Die ukrainische Generalstaatsanwaltschaft hat das Angebot Putins, Timoschenko in Moskau behandeln zu lassen, mittlerweile abgelehnt. Schon Deutschland sei darüber informiert worden, dass die ukrainische Gesetzgebung eine Pflege von Häftlingen im Ausland nicht vorsehe, sagte ein Sprecher in Kiew. Auch die Bundesregierung hatte mehrfach angeboten, Timoschenko in Deutschland behandeln zu lassen.

Gefängnis bereitet angeblich Zwangsernährung vor

Timoschenkos Gesundheitszustand verschlechtert sich nach Angaben ihrer Tochter von Tag zu Tag. Sie habe ihre Mutter am Donnerstag besucht, und diese sei "viel schwächer, als sie noch vor ein paar Tagen war", sagte Jewgenija Timoschenko in der ZDF-Sendung Maybrit Illner. Ihre Mutter müsse liegen und könne sich zurzeit "praktisch gar nicht bewegen". Die Bitten der Familie, ihren Hungerstreik zu beenden, seien bisher erfolglos gewesen. Mittlerweile soll die Gefängnisleitung die Zwangsernährung vorbereiten, hieß es am Freitag in einem Bericht der Tageszeitung Segodna.

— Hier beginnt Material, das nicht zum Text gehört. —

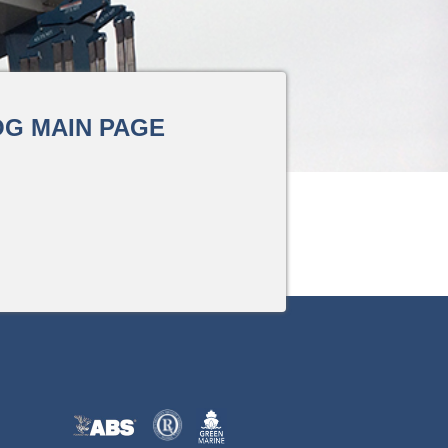
G MAIN PAGE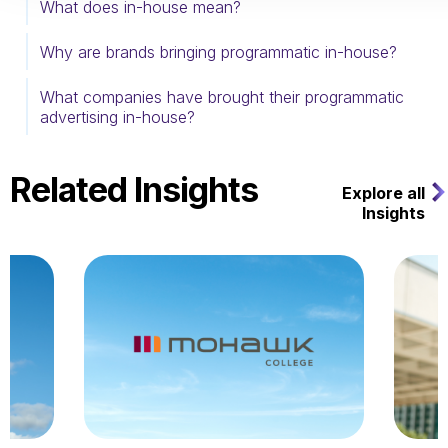
What does in-house mean?
Why are brands bringing programmatic in-house?
What companies have brought their programmatic
advertising in-house?
Related Insights
Explore all
Insights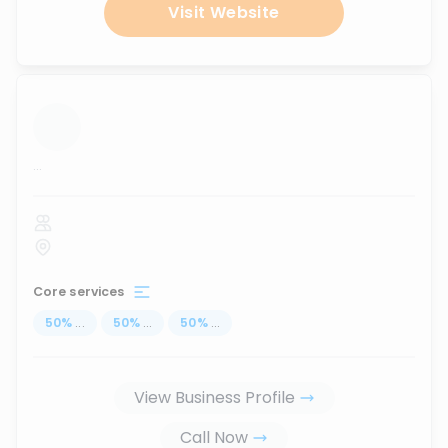
Visit Website
...
Core services
50
%
...
50
%
...
50
%
...
View Business Profile
Call Now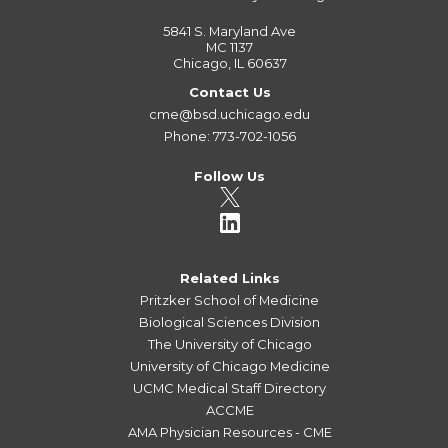
5841 S. Maryland Ave
MC 1137
Chicago, IL 60637
Contact Us
cme@bsd.uchicago.edu
Phone: 773-702-1056
Follow Us
Related Links
Pritzker School of Medicine
Biological Sciences Division
The University of Chicago
University of Chicago Medicine
UCMC Medical Staff Directory
ACCME
AMA Physician Resources - CME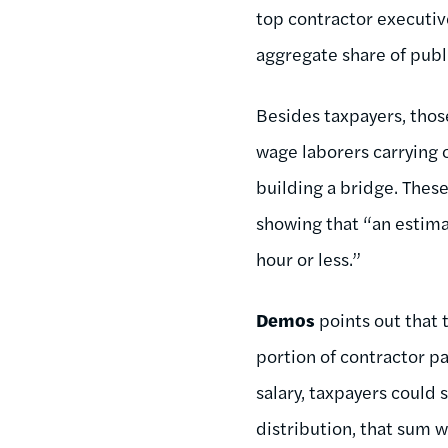
top contractor executiv
aggregate share of publi
Besides taxpayers, tho
wage laborers carrying o
building a bridge. Thes
showing that “an estim
hour or less.”
Demos
points out that 
portion of contractor pa
salary, taxpayers could 
distribution, that sum w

Die Familie hofft laut Jewgenija Timoschenko auf eine Behandlung der ehemaligen ukrainischen Regierungschefin durch unabhängige deutsche Ärzte. Heute reiste der Chef der Berliner Charité-Klinik, Karl Max Einhäupl, nach Informationen der Deutschen Presse-Agentur erneut in die Ukraine, um Timoschenko im Krankenhaus zu besuchen. Einhäupl wird auch von deutschen Diplomaten begleitet. Die 51-Jährige leidet nach Angaben der deutschen Ärzte an einem Bandscheibenvorfall, aus dem sich chronische Schmerzen entwickelt haben.